Multi-million dollar initiative is aimed at addressing HIV/AIDS - - The News for South Mississippi

Multi-million dollar initiative is aimed at addressing HIV/AIDS in the South

JACKSON, MS (Mississippi News Now) -

A multi-million dollar initiative is focusing its efforts on the HIV and AIDS epidemic in the South.

HIV still carries a serious stigma in the South. The COMPASS initiative hopes to break down some of the built-in barriers that keep the South at the top of lists for HIV and AIDS rates.

This bio-pharmaceutical company, Gilead, has pledged $100 million dollars over the next 10 years that will all go to HIV/AIDS work in the South

"We believe that they don't need Gilead or anyone else to do the work for them," explained Douglas Brooks, Senior Director of Community Engagement, Gilead Sciences, and former director of the Office of National AIDS Policy under the Obama administration. "What they need are the resources to be able to do the work and to expand the work in order to make a difference."

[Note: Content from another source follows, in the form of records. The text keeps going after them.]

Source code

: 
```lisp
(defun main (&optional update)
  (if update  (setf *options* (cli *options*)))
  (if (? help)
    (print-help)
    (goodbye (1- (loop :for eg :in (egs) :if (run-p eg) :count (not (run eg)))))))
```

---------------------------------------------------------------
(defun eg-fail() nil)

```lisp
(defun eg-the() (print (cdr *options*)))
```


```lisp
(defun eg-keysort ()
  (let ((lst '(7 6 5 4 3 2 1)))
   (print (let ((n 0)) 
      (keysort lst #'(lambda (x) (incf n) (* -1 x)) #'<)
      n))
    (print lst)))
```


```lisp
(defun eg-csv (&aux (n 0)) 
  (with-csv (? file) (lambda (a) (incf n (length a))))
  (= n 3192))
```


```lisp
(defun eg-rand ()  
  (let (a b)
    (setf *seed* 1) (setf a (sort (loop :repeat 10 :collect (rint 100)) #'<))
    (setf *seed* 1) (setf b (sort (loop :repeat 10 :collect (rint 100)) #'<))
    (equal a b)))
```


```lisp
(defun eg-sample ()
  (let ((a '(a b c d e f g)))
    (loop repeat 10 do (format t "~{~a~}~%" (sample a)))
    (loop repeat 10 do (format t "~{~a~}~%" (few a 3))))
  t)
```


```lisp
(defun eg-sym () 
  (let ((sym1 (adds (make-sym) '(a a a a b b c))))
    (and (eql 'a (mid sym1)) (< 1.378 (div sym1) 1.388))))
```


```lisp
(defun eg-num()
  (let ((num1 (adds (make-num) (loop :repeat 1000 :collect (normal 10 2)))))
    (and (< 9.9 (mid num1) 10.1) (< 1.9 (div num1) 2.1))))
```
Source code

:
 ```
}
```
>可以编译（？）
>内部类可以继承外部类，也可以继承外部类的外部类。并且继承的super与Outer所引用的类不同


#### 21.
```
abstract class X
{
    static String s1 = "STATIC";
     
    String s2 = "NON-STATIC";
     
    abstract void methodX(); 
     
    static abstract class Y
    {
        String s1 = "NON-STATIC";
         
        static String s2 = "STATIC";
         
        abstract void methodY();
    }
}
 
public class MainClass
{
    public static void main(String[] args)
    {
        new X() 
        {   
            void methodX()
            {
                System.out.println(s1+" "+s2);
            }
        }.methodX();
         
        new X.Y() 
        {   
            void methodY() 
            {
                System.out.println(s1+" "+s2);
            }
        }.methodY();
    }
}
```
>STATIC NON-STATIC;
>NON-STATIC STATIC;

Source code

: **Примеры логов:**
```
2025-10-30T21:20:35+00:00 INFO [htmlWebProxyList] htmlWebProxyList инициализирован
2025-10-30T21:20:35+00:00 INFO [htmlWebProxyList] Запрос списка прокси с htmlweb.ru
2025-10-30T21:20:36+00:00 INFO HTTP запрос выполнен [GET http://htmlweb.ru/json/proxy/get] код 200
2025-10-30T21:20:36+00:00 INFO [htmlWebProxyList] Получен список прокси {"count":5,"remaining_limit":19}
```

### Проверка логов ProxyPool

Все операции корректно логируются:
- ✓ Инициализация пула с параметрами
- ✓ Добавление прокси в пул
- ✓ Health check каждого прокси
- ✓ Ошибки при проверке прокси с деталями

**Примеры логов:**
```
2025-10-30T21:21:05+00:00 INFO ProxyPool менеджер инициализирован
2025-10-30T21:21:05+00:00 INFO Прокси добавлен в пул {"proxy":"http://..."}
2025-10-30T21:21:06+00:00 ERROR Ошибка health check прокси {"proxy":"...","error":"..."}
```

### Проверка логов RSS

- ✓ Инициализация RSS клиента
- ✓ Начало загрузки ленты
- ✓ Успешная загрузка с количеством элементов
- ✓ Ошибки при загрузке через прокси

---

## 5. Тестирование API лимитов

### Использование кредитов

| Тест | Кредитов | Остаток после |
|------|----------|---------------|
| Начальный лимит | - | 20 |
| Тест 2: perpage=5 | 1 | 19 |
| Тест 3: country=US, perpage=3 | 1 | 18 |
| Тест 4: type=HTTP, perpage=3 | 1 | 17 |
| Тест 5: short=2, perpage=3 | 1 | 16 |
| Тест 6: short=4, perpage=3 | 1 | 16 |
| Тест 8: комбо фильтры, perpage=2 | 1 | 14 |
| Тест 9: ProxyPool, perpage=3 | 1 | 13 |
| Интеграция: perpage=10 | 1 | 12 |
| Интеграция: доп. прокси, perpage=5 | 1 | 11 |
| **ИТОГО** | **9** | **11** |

Kathy Garner, Executive Director of the AIDS Services Coalition in Hattiesburg, admits that her staff cried when they first learned of the initiative.

"We started dreaming," Garner said. "Because funding is so restricted that we've not thought about the possibilities."

Garner is excited about the potential to educate and care for even more Mississippians.

"Every time these meetings come up, I make sure that the rural areas of Mississippi are not forgotten," added Garner. "Because more than 60 percent of the infections in Mississippi are outside of Jackson. So, it's critical if we're going to truly end the epidemic, which is our goal, we've got to address everybody."

While the way the money is divvied up to community organizations will have a longer proposal to go through, this initiative is providing something workers on the ground say is often tough to see in the midst of their work.

"Just to be able to have a resource that could take us past those stats to get us out of that rut, it's hopeful," added Deja Abdul-Haqq with My Brother's Keeper.

Some Mississippi organizations say they're also looking forward to more collaboration with other groups. They're hoping that will result in even better outcomes.